Text zur Analyse:
================
Kinderfreundliche Kommune: Förderprogramm „Zukunftspaket 2“ erfüllt in Neuwied große Wünsche der Kleinen
Nach den Ferien erzählen alle Kinder von ihren tollen Erlebnissen. Wer die Sommerferien zu Hause verbracht hat, weil die Familie nicht viel Geld oder die Eltern wenig Zeit für gemeinsame Aktivitäten haben, ist da schnell außenvor. Seit vielen Jahren veranstaltet das Kinder- und Jugendbüro der Stadt Neuwied (KiJub) zahlreiche Ferienfreizeiten und Ausflüge, bei denen alle willkommen sind – unabhängig vom Geldbeutel der Eltern. Dieses Jahr haben die Organisatoren noch eins draufgesetzt: Gemeinsam mit dem AWO Kinderhort gab es für über 40 Kinder aus den Stadtteilen Heddesdorf und Innenstadt einen Schwimmkurs! Gewünscht hatten sich das die Kids aus dem Zukunftsausschuss.
Großes Interesse am Schwimmkurs: Das Kooperationsprojekt mit AWO und Bürgerstiftung begeisterte nicht nur die Kinder. Foto: Stadt Neuwied/Maxie Meier
Der Zukunftsausschuss ist ein Gremium engagierter Kinder und Jugendlicher, das im Rahmen des Förderprogramms „Zukunftspaket 2“ mitentscheidet, welche Maßnahmen in Neuwied umgesetzt werden. Ob arm oder reich – Kinder wachsen gemeinsam an den Projekten und gestalten den Weg der kinderfreundlichen Kommune.
================
Vorgegebene Daten:

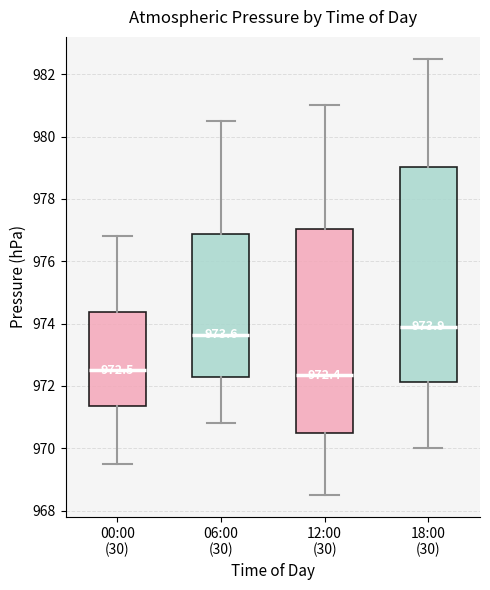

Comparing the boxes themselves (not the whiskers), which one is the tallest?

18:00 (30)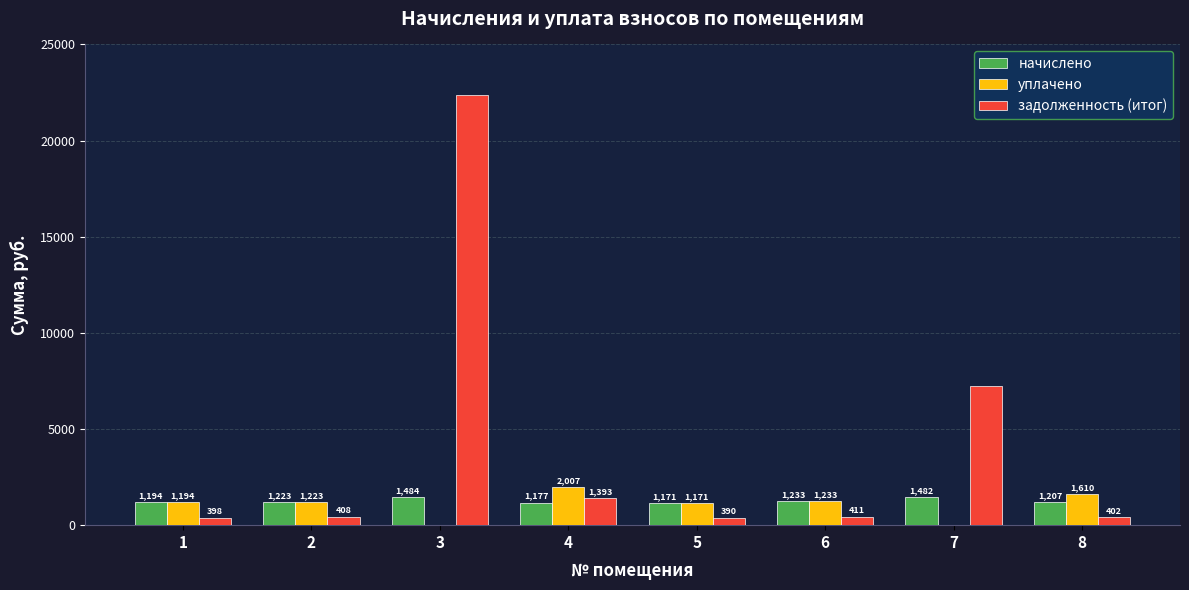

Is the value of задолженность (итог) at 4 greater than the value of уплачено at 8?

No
================
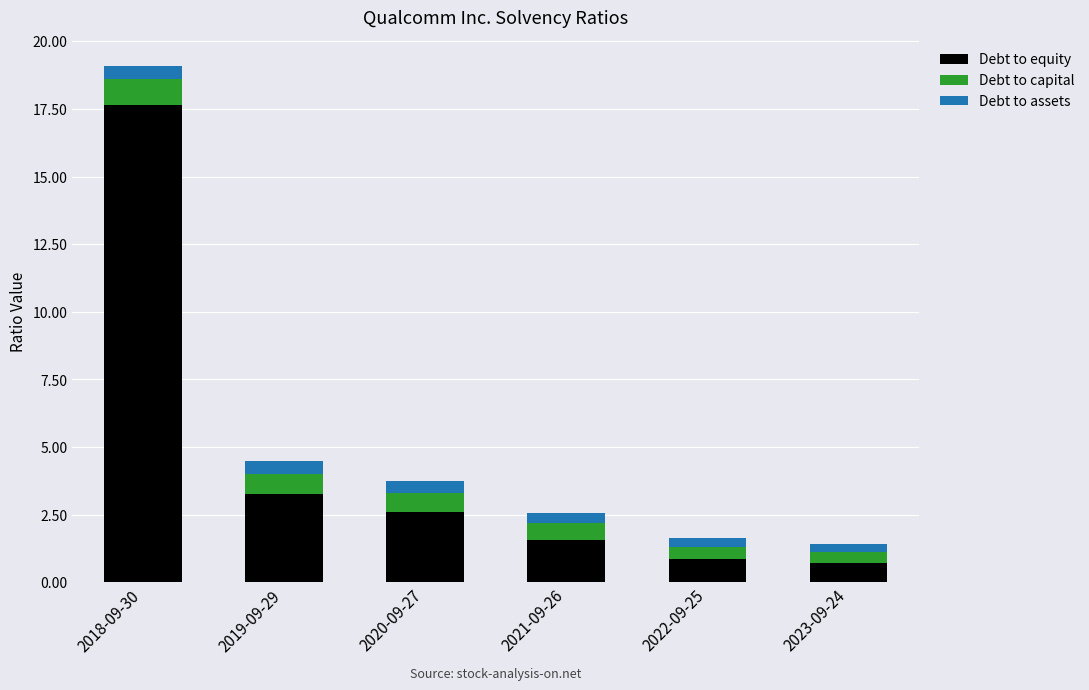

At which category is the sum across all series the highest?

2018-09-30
================
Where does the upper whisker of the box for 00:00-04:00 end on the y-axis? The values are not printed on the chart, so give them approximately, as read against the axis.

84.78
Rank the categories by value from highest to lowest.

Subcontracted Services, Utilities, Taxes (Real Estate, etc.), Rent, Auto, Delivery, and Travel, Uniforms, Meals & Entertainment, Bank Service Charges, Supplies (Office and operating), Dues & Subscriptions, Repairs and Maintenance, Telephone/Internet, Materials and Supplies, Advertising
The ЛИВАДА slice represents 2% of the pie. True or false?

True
================
Zur Aufgabe:
Gib aus dem Text über das Förderprogramm in Neuwied die Stelle von „Großes Interesse am“ bis „der kinderfreundlichen Kommune.“ wortgetreu wieder.

Fertige Lösung:
Großes Interesse am Schwimmkurs: Das Kooperationsprojekt mit AWO und Bürgerstiftung begeisterte nicht nur die Kinder. Foto: Stadt Neuwied/Maxie Meier
Der Zukunftsausschuss ist ein Gremium engagierter Kinder und Jugendlicher, das im Rahmen des Förderprogramms „Zukunftspaket 2“ mitentscheidet, welche Maßnahmen in Neuwied umgesetzt werden. Ob arm oder reich – Kinder wachsen gemeinsam an den Projekten und gestalten den Weg der kinderfreundlichen Kommune.